Apache Flink is an open source platform for distributed stream and batch data processing
Flink’s core is a streaming dataflow engine that provides data distribution, communication, and fault tolerance for distributed computations over data streams. Flink builds batch processing on top of the streaming engine, overlaying native iteration support, managed memory, and program optimization. This 5 day course covers every technical aspect a developer, architect and DevOps individual will need to know to install, administrate, develop toward, manage and monitor every capability of this 4th generation, distributed data-flow Apache Software Project (ASF).

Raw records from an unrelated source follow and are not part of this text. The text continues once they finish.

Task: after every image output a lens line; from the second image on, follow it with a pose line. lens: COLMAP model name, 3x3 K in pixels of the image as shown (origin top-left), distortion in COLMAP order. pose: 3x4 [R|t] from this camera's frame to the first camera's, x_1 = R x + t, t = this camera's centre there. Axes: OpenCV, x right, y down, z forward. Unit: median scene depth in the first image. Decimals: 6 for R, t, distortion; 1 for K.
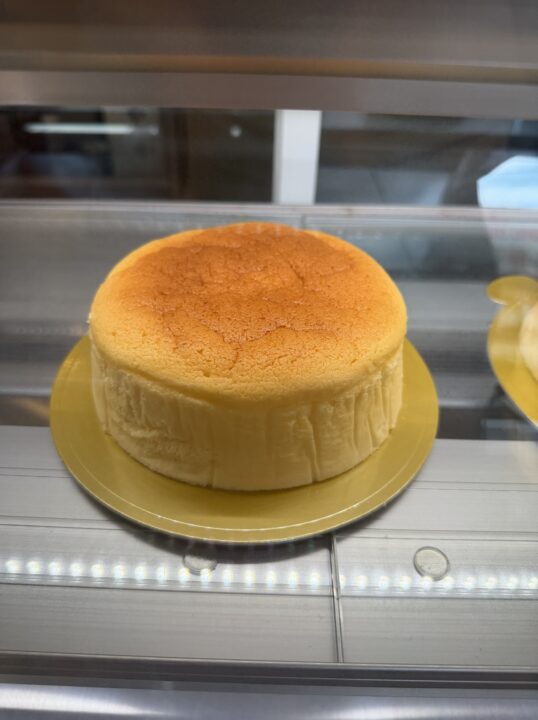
lens RADIAL K [[499.6, 0, 274.0], [0, 499.6, 363.2], [0, 0, 1]] dist [-0.003461, -0.007189]
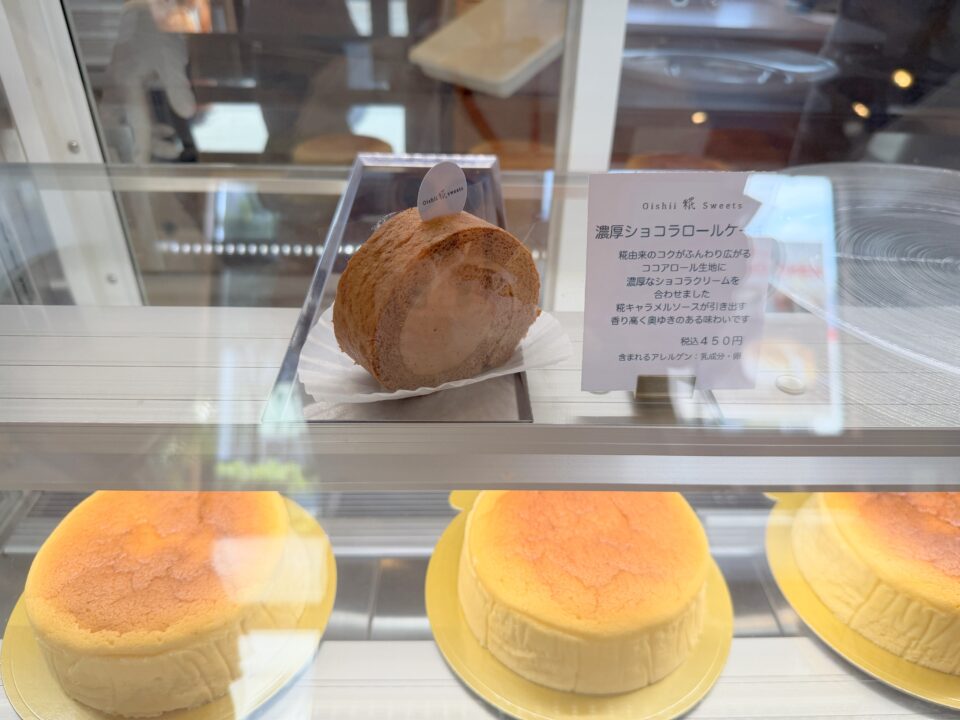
lens RADIAL K [[666.1, 0, 472.5], [0, 666.1, 357.1], [0, 0, 1]] dist [-0.003461, -0.007189]
pose [[0.999231, -0.020837, 0.033209, -0.447986], [0.022536, 0.998413, -0.051619, -0.578606], [-0.032081, 0.052328, 0.998115, -0.842606]]
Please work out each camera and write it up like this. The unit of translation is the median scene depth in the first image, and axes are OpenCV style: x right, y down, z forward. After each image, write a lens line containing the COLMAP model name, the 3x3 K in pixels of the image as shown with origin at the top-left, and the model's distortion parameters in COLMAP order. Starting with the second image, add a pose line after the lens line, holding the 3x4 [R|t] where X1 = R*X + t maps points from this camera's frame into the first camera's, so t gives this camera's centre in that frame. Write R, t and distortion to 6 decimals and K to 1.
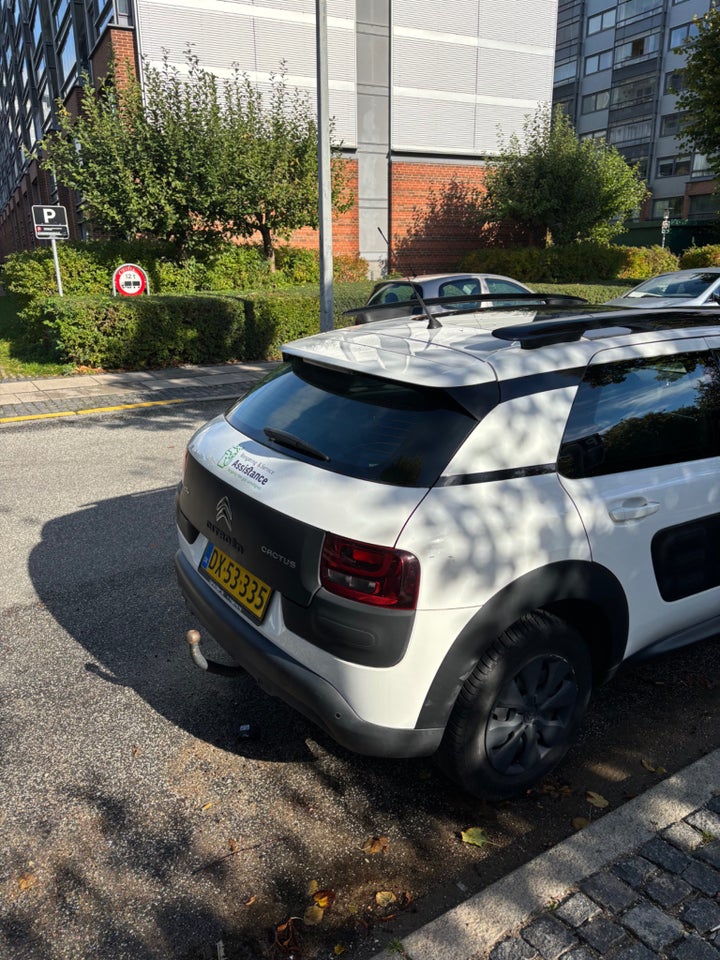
lens RADIAL K [[718.7, 0, 366.4], [0, 718.7, 487.1], [0, 0, 1]] dist [0.033581, -0.028993]
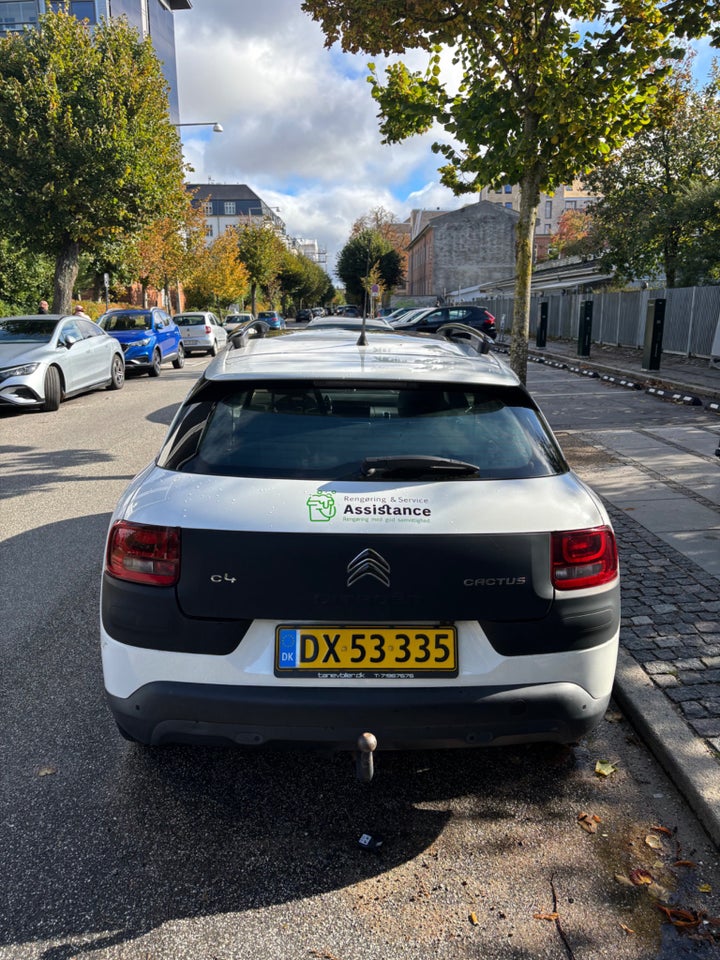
lens RADIAL K [[718.7, 0, 361.0], [0, 718.7, 480.3], [0, 0, 1]] dist [0.033581, -0.028993]
pose [[0.529285, -0.186854, 0.827613, -0.873863], [0.245638, 0.967420, 0.061326, -0.115169], [-0.812108, 0.170835, 0.557939, 0.566947]]
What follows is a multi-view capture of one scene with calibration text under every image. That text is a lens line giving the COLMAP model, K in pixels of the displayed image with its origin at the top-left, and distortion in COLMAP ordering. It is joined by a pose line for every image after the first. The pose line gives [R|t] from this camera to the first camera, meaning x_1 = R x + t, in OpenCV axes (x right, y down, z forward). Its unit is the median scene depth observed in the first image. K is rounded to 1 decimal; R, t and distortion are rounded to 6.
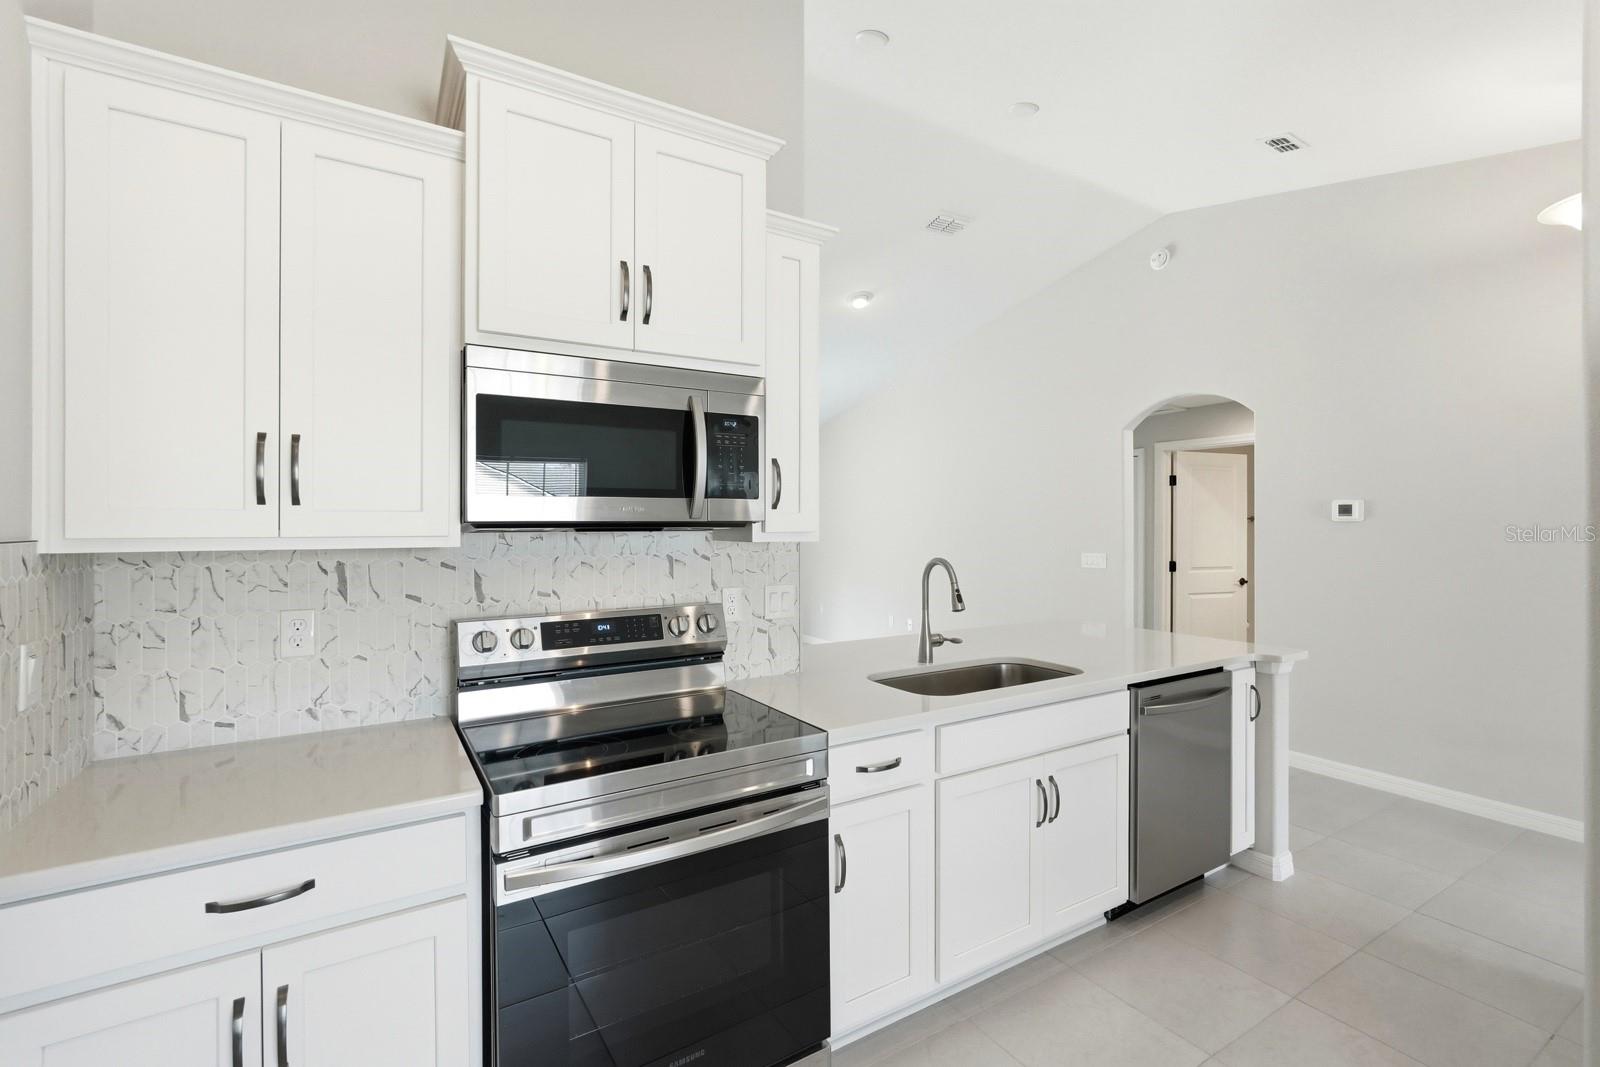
lens RADIAL K [[708.4, 0, 801.2], [0, 708.4, 526.8], [0, 0, 1]] dist [-0.003075, 0.002741]
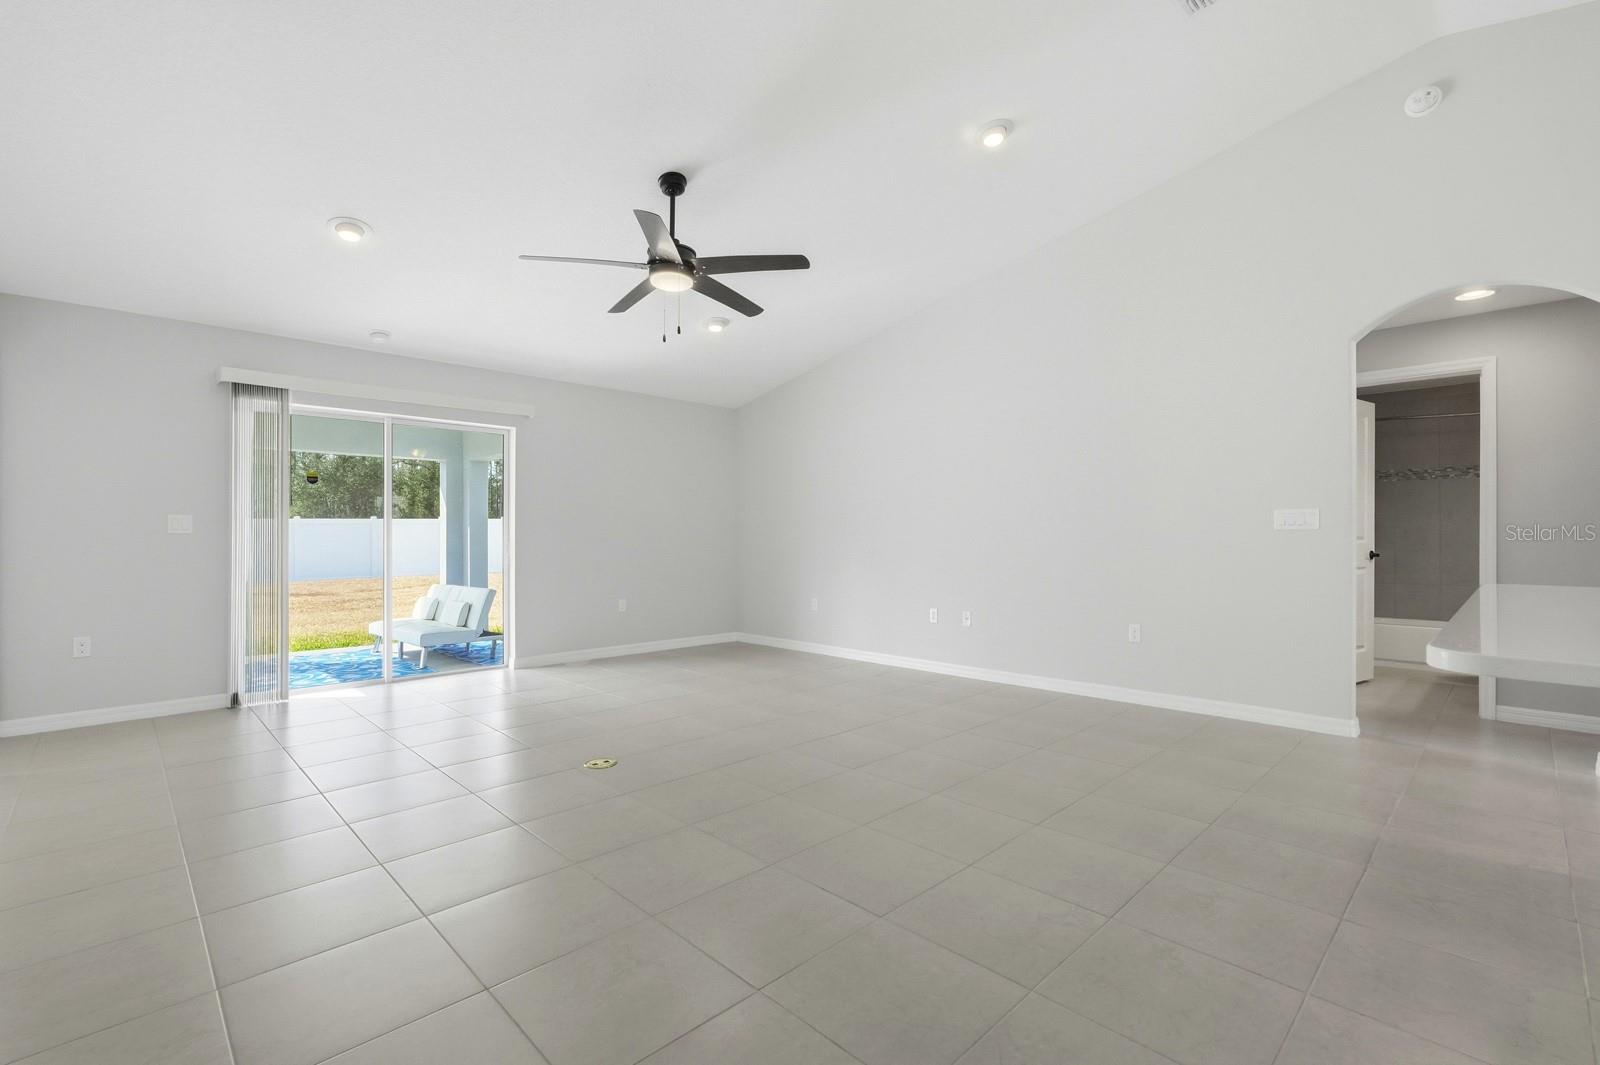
lens RADIAL K [[708.4, 0, 801.0], [0, 708.4, 528.3], [0, 0, 1]] dist [-0.003075, 0.002741]
pose [[0.972776, -0.000400, 0.231749, -0.711520], [0.000922, 0.999997, -0.002143, 0.153131], [-0.231748, 0.002298, 0.972773, 1.117301]]
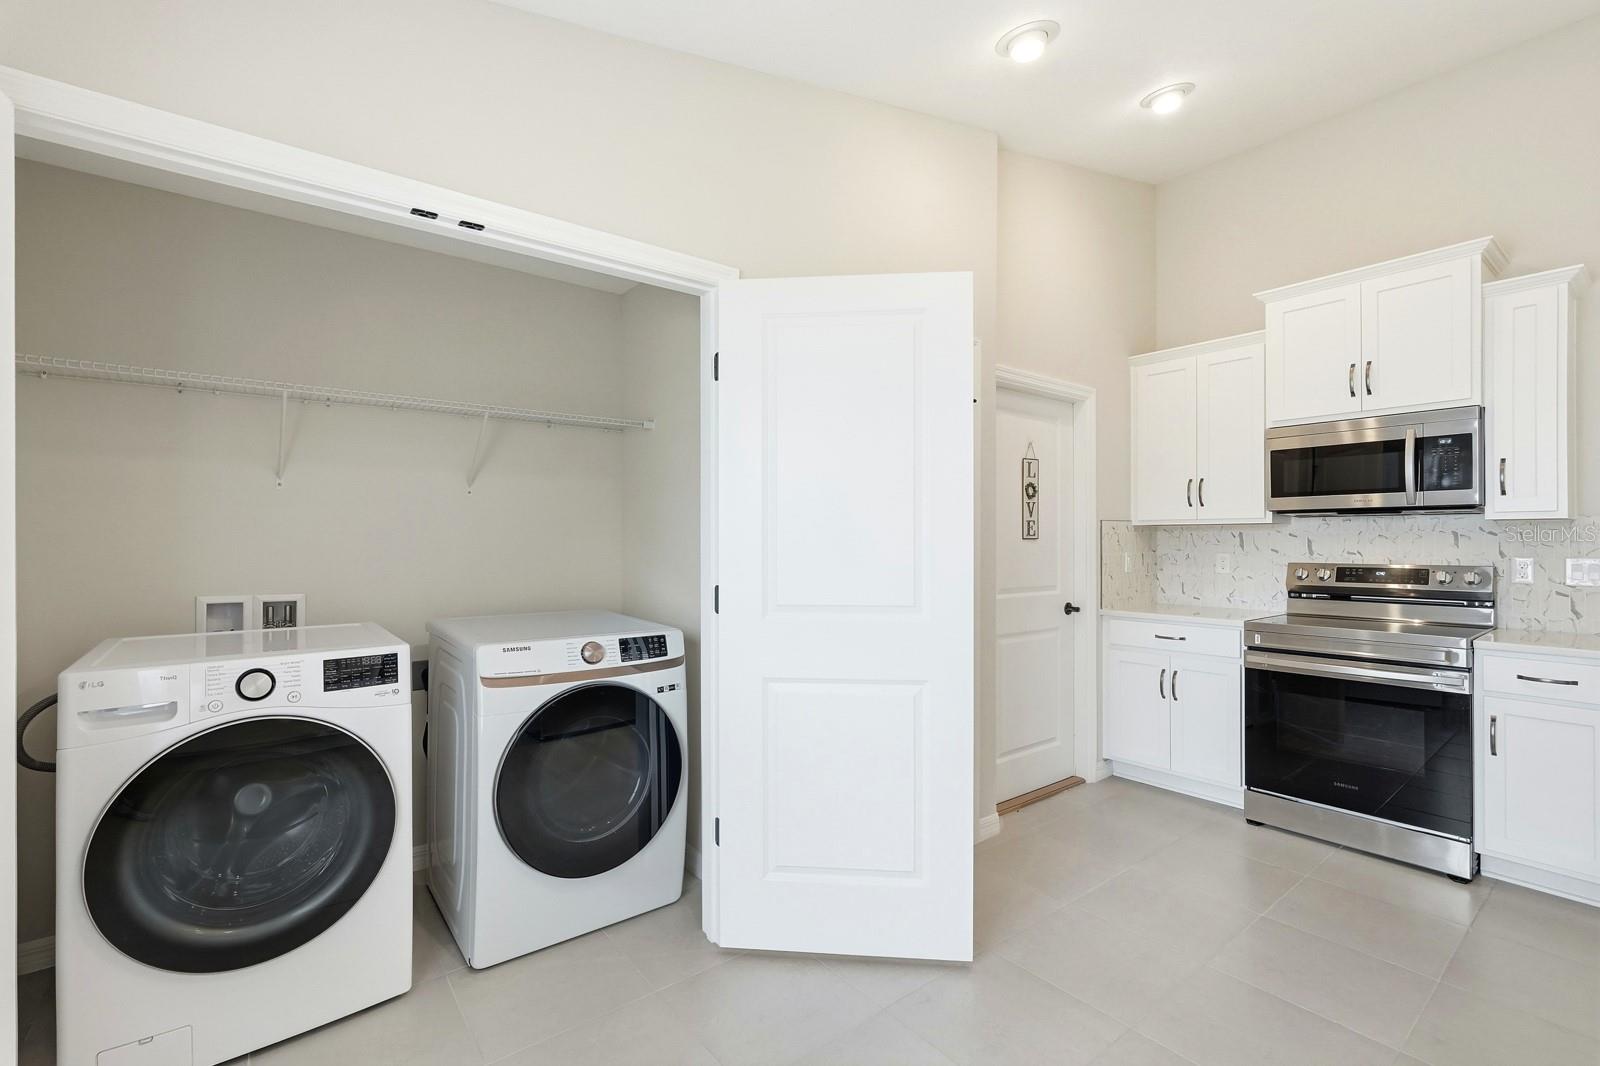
lens RADIAL K [[708.4, 0, 799.0], [0, 708.4, 534.0], [0, 0, 1]] dist [-0.003075, 0.002741]
pose [[0.123551, -0.006175, -0.992319, 1.218949], [-0.003666, 0.999971, -0.006679, 0.068565], [0.992331, 0.004463, 0.123525, -0.558104]]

By 4th generation it is meant that Flink is not just the culmination of the ideas and functions for data flow that developers have had to assemble from predecessor Apache projects such as Spark and Kafka, it is a much more powerful and performant complement or successor to both of those projects. Flink, in fact, changes the very meaning of ’data flow’ and ’infinite’ versus
’finite’ data sources.
In addition, Flink makes batch and micro-batch processing simple subclasses of true streaming. For those software engineers who use imperative or functional languages, Flink supports Python, Java and Scala APIs. For those developers who work with a tabular data set visualization and SQL, Flink provides a 100% SQL interface. As with the Flink programming APIs, Flink SQL can be used for batch, micro-batch and pure streaming processing. Flink allows the use of the same programming paradigm for data flow and data analysis with finite data sets, infinite data sets, heterogeneous data sets, batch, micro-batch and streaming data.
This course will present all essential concepts, libraries and techniques, in a complete hands-on environment, for understanding, creating and supporting Flink and Flink-ecosystem-based applications.
50% Lecture, 50% Lab
- Day 1: Introduction to Flink concepts, ecosystem, use cases
- Day 2: Application development with Flink
- Day 3: Extending Flink into the Flink ecosystem
- Day 4: DevOps, installation options, deployment and monitoring
- Day 5: Performance enhancement practices with Flink and Flink ecosystem
We believe the audience for this class will be bifurcated into two types of software engineers. First, those Java or Scala software engineers, with minimal knowledge of Spark and Kafka, who must quickly generate rigorous, extensible, enterprise-level applications reliant upon a distributed data flow topology.
Second, those software engineers who have worked with Java, the Spark API and the Kafka API who desire to understand how the Flink functionality and performance complements or supersedes the functionality offered by Spark and Kafka. Companies like Alibaba, Capital One, Ericsson, Netflix and Uber consider Spark and Kafka to be 3rd generation and Flink 4th generation in their capabilities.